Siento que han pasado entre nosotros un millón de años. Que más que
ver si estoy haciendo lo correcto o no, veo cada una de las estrellas
como posibles tropiezos en mi vida. Me lo dijiste un día, mientras
estabas leyendo tu libro favorito, que el mal también termina de venir. Y
que si no estaba preparado para enfrentarlo, él sería quien me
convertiría en una especie rara de cosas sin sentido.
Perdona,
tengo que coger un poco de aliento antes de continuar escribiendo,
siento que mi pecho está por estallar al recordar cuando estabas a mi
lado, compartiendo tu sonrisa que opacaba al resto y provocaba volverse
loco por ella.
Las risas de mis vecinos se escuchan como alguna
película de Hollywood, en donde la Navidad ha llegado y con ella llegan
también los amigos, las posadas; los familiares que te preguntar si ya
tienes novio o novia, o el porqué de tu corte de pelo o el madura, ya no
eres joven de tus padres.
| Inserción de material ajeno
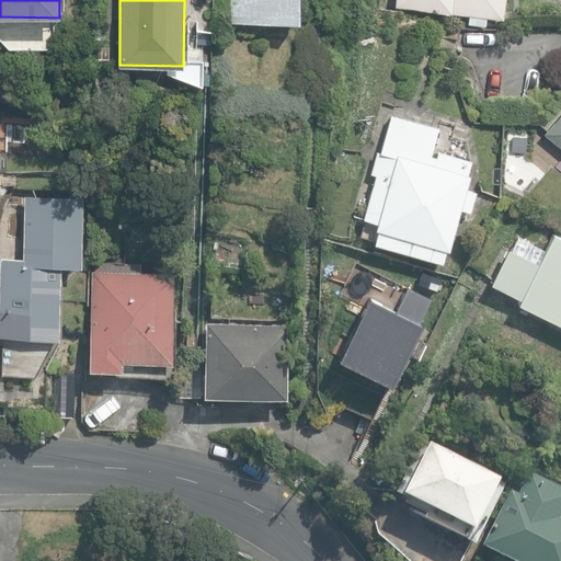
[(231,0),(232,22),(300,21),(299,0),(231,0)]
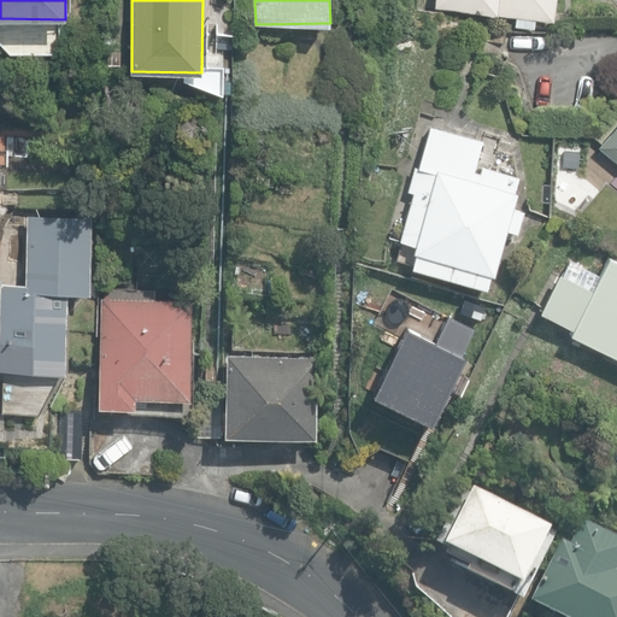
[(515,25),(535,28),(535,18),(553,21),(556,0),(435,0),(435,6),(516,16),(515,25)]
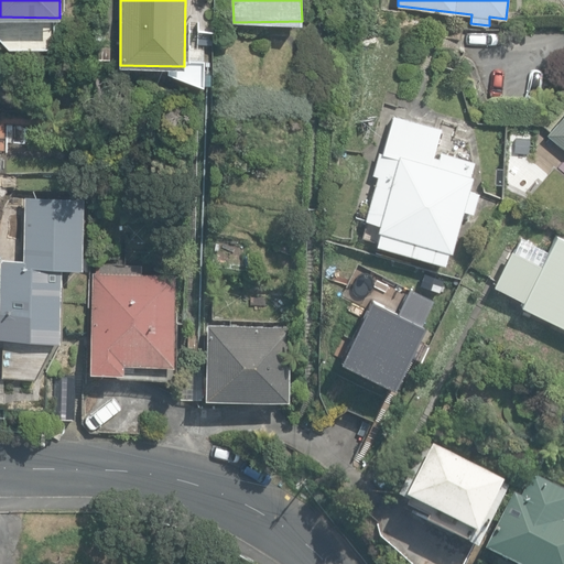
[(563,112),(548,133),(563,148),(563,112)]
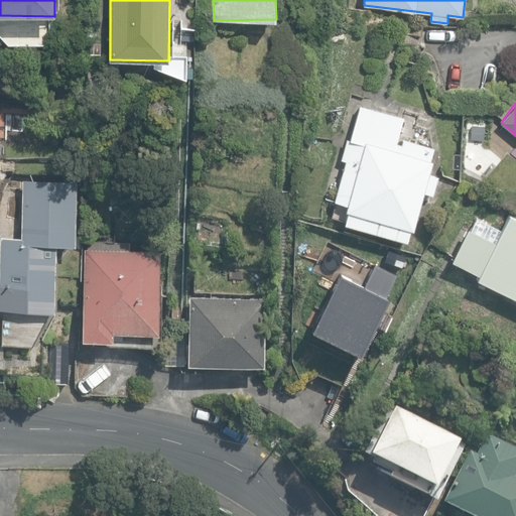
[(344,223),(406,240),(409,230),(413,231),(424,194),(432,196),(437,176),(430,174),(433,160),(430,159),(433,147),(403,138),(402,144),(396,143),(404,117),(360,105),(350,141),(348,140),(342,159),(347,160),(336,202),(339,203),(337,210),(347,213),(344,223)]
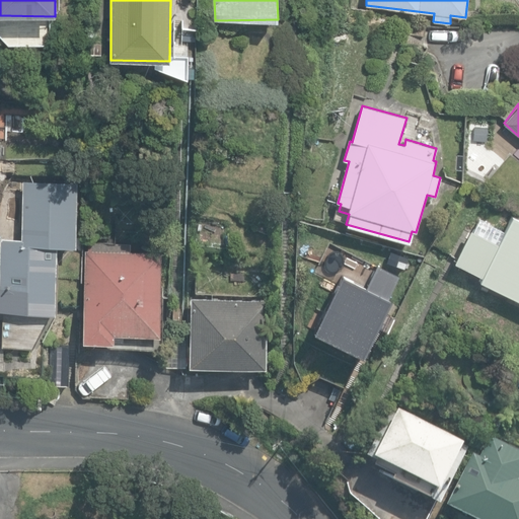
[(3,171),(15,171),(15,161),(3,160),(3,171)]
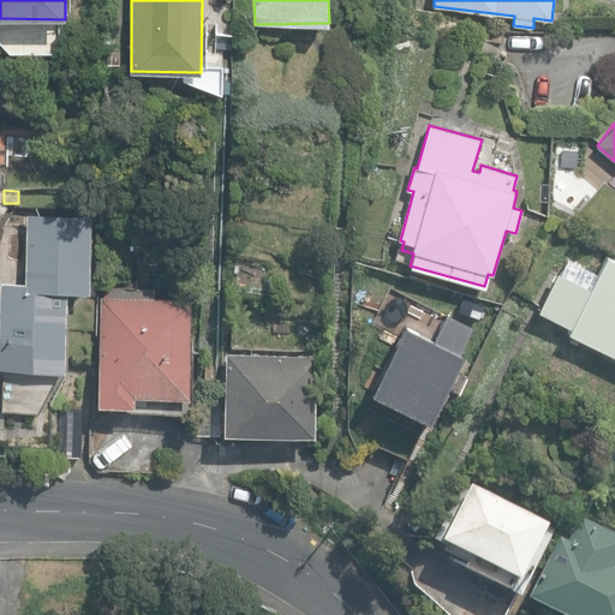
[(30,358),(65,359),(67,291),(90,292),(93,214),(28,212),(27,281),(1,281),(0,308),(0,344),(5,345),(4,354),(30,354),(30,358)]
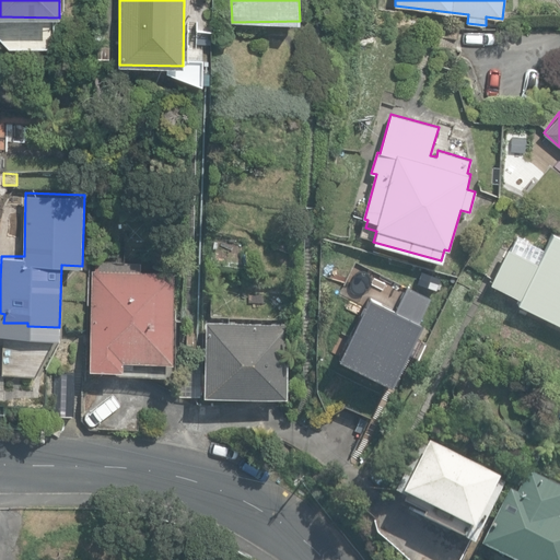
[(517,304),(559,324),(559,236),(552,234),(538,263),(534,260),(538,249),(518,240),(513,251),(508,248),(489,283),(521,299),(517,304)]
Pero nadie sabe que la respuesta a esas
preguntas te las ha dado el mismo año que ellos nombran el mejor de
todos.
Esta fecha es colores, luces, fuegos artificiales, pero
cierta gente se viste a oscuras por dentro. Para que nadie la vea, para
brillar junto con los que ya se fueron, decirles bajito al oído que ha
sido un año duro, pero que no piensas rendirte. Jamás. O mientras te
duren las fuerzas… o los motivos para seguir intentándolo.
Ya van
dos, o quizás trescientas veces en las que me he equivocado de bando y
que la casualidad más bonita fue haber sonreído al mismo tiempo con
alguien. Comprobar que algunas cosas te dejan con las alas bien fuertes y
resistentes al cambio de clima.
Igual hoy no, esta Navidad toca
pasarla a solas. A solas, porque para algunos, celebrarla con los
fantasmas de los que un día estuvieron es cosa de locos.
No sé quién da más miedo: si compartir con fantasmas o compartir con gente que está muerta.